I have been wracking my brain for weeks trying to figure out why in the world John McCain would choose Sarah Palin as his running mate.

  • She’s basically ignorant of most issues, though don’t underestimate her, she’s smart.
  • She’s ignorant of a great deal of American history and politics that a lot of us have come to expect most people to know.
  • She has practically no experience.
  • She’s clearly not ready to step up and be President should, God forbid, something happen to John McCain early in his term of office.

She is a social conservative and she is young, two things McCain had to deal with on his ticket. Some also see Palin as a maverick, something McCain hasn’t been much lately.

So why pick Sarah Palin, the governor of Alaska as a running mate?

Thoughts about Palin, the VP debate last Thursday, what Palin said about wanting to emulate current VP Richard Cheney, and John McCain’s very pro-Bush voting record have been buzzing around in my head. I’ve been trying to make sense of all this and it’s been beyond me. I was out working in the yard just now, letting my thoughts flow freely, and it came to me.

Sarah Palin is from one of the states in the Union that has some of America’s biggest untapped oil reserves. I looked it up and Governor Palin has some strong connections to big oil. She is not much of an environmentalist so taking protections away that currently keep big oil from drilling in many parts of Alaska would be something she would work toward.

McCain is another George W. Bush, but to pull it off, who does he get to play the part of Dick Cheney? The governor of a big oil state.

McCain-Palin aren’t just more of the same, they are exactly the same as Bush-Cheney. McCain will continue the policies of the George W. Bush administration and groom a young, healthy version of Dick Cheney for the Presidency in the 2012 election.

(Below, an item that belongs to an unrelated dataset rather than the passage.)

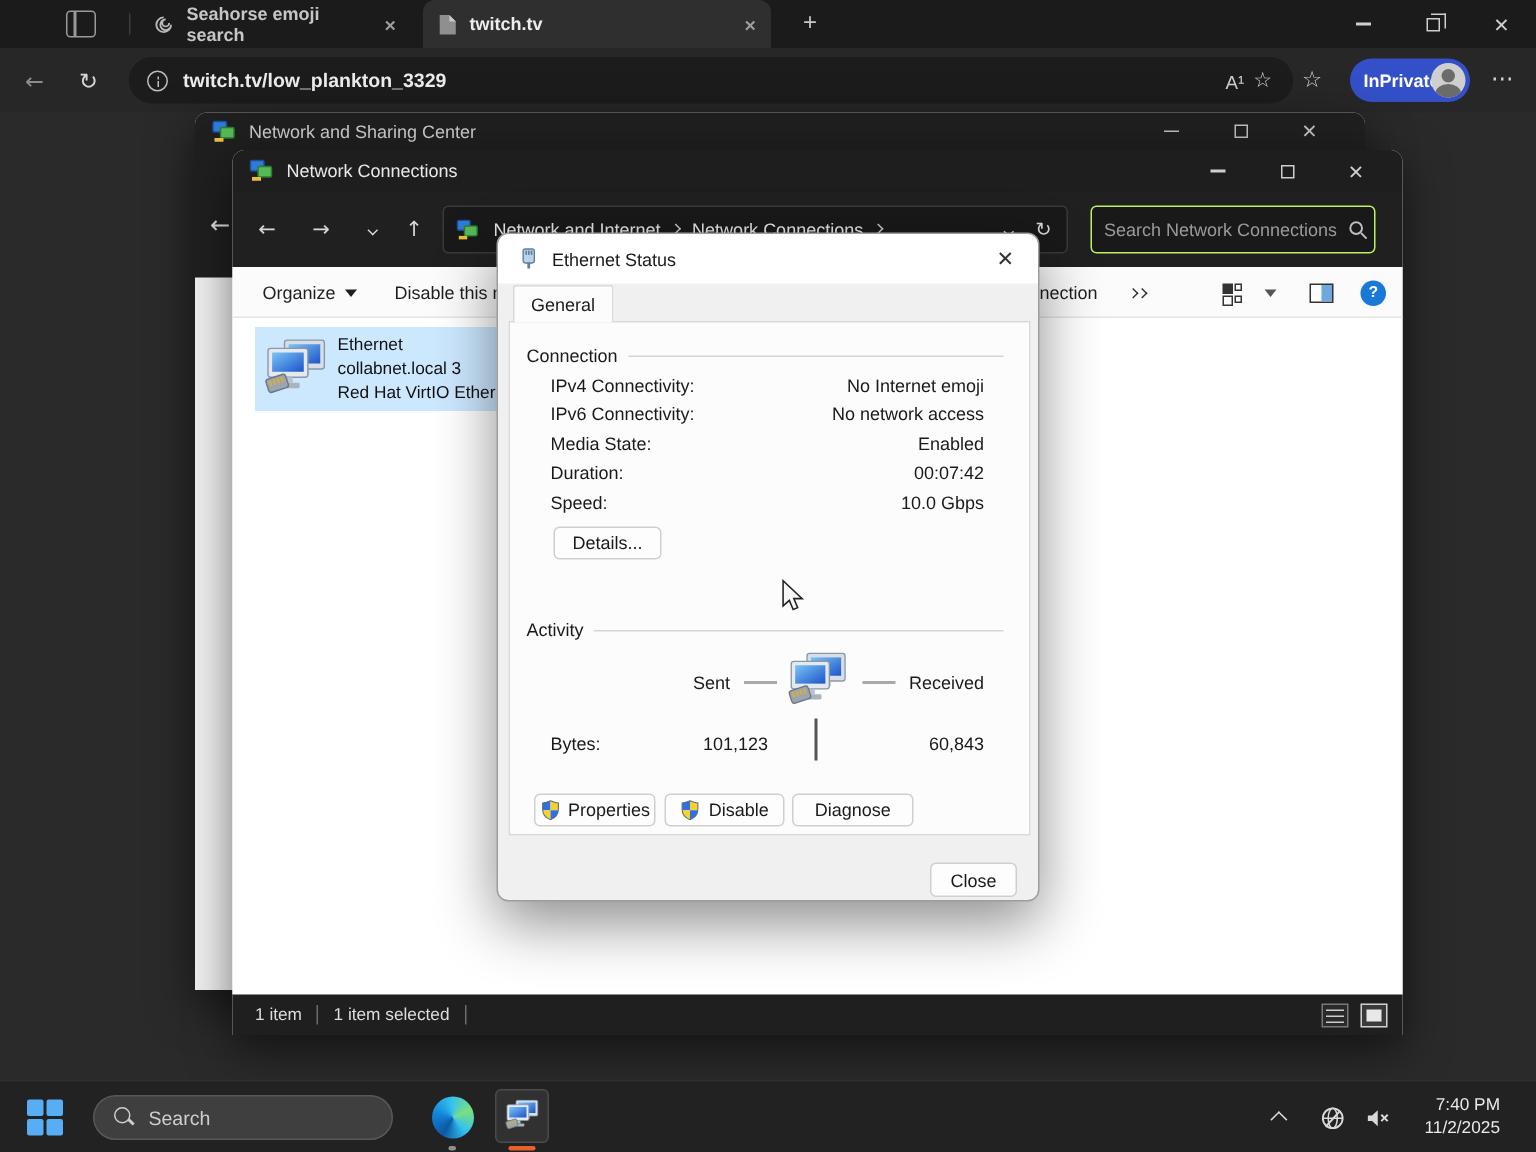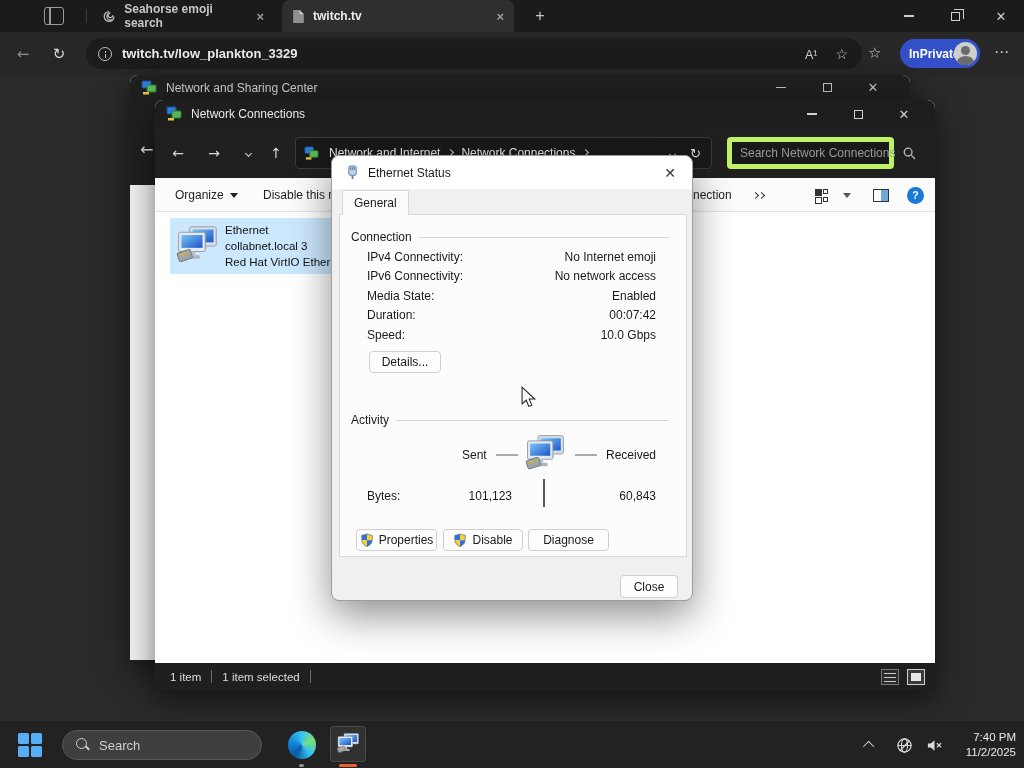"A¹" .pill-right { gap: 18px -> 6px }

Any talk of alternative energy research and development from this proposed administration, I believe, is just that, talk. There will be drilling and nothing else. The big oil companies will have the opportunity to rape the pristine areas of Alaska that have been protected. Big oil will continue to run the country at just the time in American history when we need to stop investing in oil and start working on lots of alternatives to our energy needs. Their profits will skyrocket, and middle-class America will go broke paying higher and higher gas prices.

It would be a second Halliburton administration designed to continue what Bush-Cheney started.